Z ogromnym niesmakiem będę wspominał sytuacje, gdy przedstawiciele najważniejszych organów państwa przyjechali na Kongres tylko po to, by udzielać sędziom połajanek czy wręcz ich prowokować swoimi obraźliwymi wypowiedziami. Rozpoczęcie wystąpienia od przypomnienia stalinowskich zbrodniarzy poprzez oczywistą aluzję, że na sali siedzą ich następcy, jest to po prostu obrzydliwe polityczne działanie. W sytuacji kiedy żaden rozsądny człowiek nie zakwalifikuje zbrodniarzy w togach jako sędziów. Gdy mówi się to do ludzi, którzy urodzili się wiele lat po czasach stalinowskich, a niektórzy, tacy też byli na sali, walczyli o wolną Polskę w trudnych czasach komuny i często ponosili bolesne konsekwencje, to cyniczna gra. Nikt nie chce mówić o tym, że Sąd Najwyższy stworzono kadrowo od nowa po 1989 roku, że KRS odbierała stany spoczynku tym, co zachowywali się niegodnie. Także rodzinom, które pobierały za takie osoby renty rodzinne. Ale wszystko musiało być udowodnione i wykazane, bo zaczął się czas państwo prawa.

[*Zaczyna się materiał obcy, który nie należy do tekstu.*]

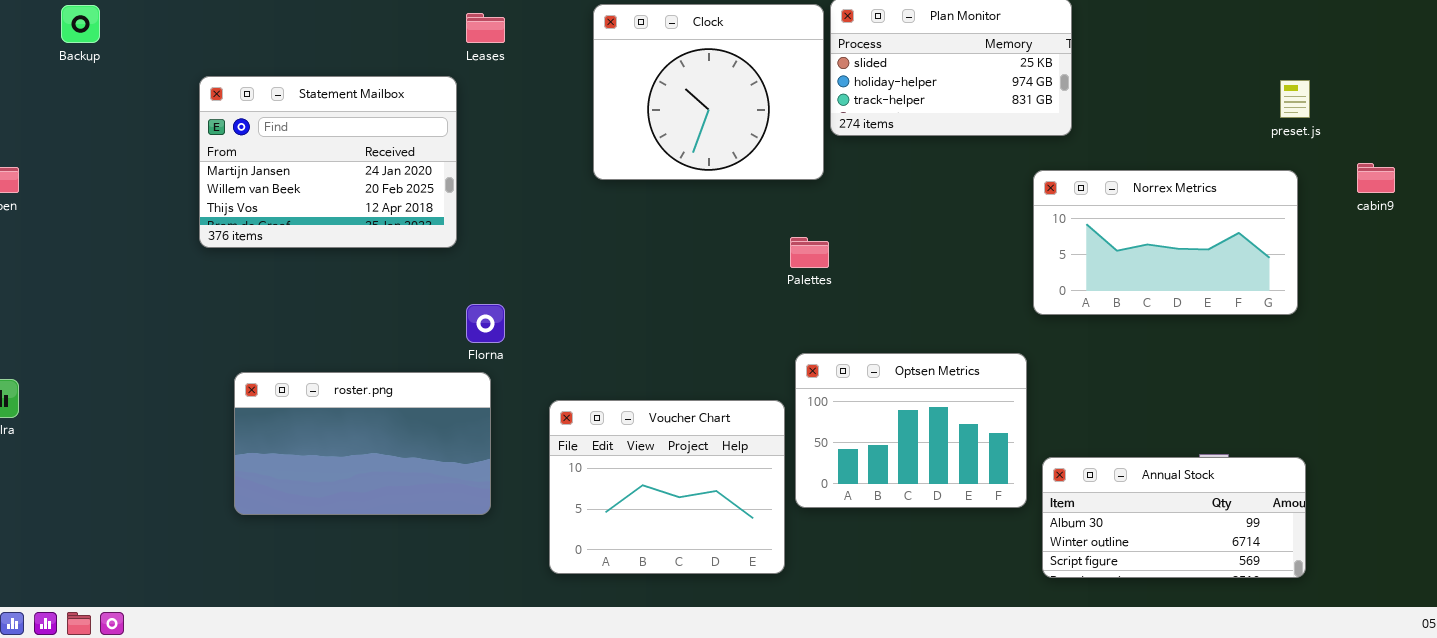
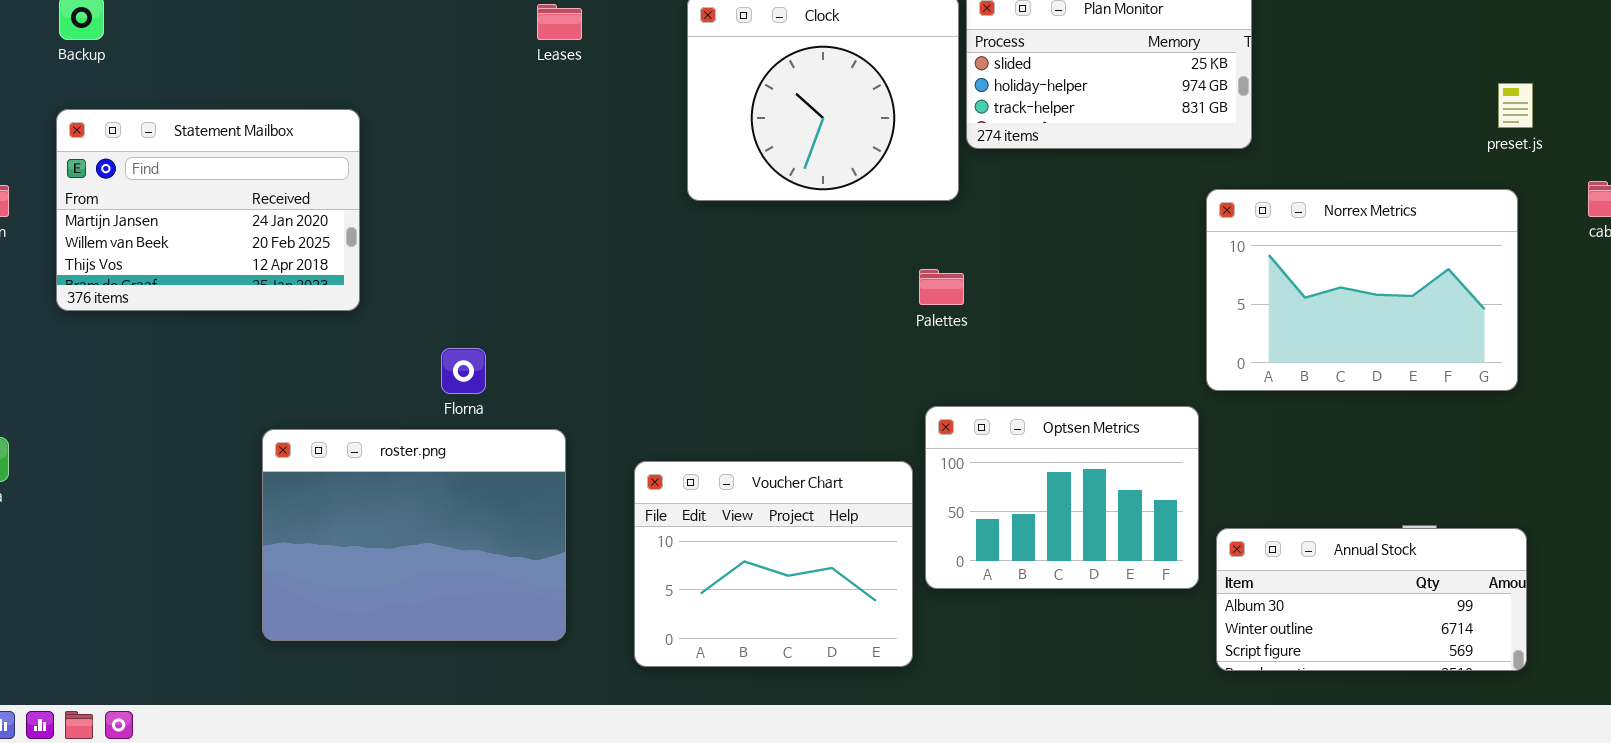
Statement Mailbox: [199,76,457,248] -> [56,109,360,311], moved
Norrex Metrics: [1033,170,1298,315] -> [1206,189,1518,391], resized
Florna: [466,304,505,343] -> [441,348,486,394], moved
roster.png: [234,372,491,515] -> [262,429,566,641], resized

Później w niektórych stacjach telewizyjnych musiałem w relacjach z Kongresu oglądać manipulację polegającą na odwróceniu sekwencji zdarzeń. Najpierw pokazywano konstruktywne fragmenty wystąpienia wiceministra sprawiedliwości, a następnie prawników opuszczających salę. A przecież to nie z tego powodu uczestnicy opuszczali salę. Wychodzili wszyscy, dlatego kolejną manipulacją jest mówienie, że wychodzili sędziowie. Sędziowie stanowili jedną trzecią zebranych.
Budujące jest to, że środowisko prawnicze chce konstruktywnie współpracować dla dobra Polski, a przy tym zdaje sobie sprawę i dostrzega wady obecnego systemu sądownictwa.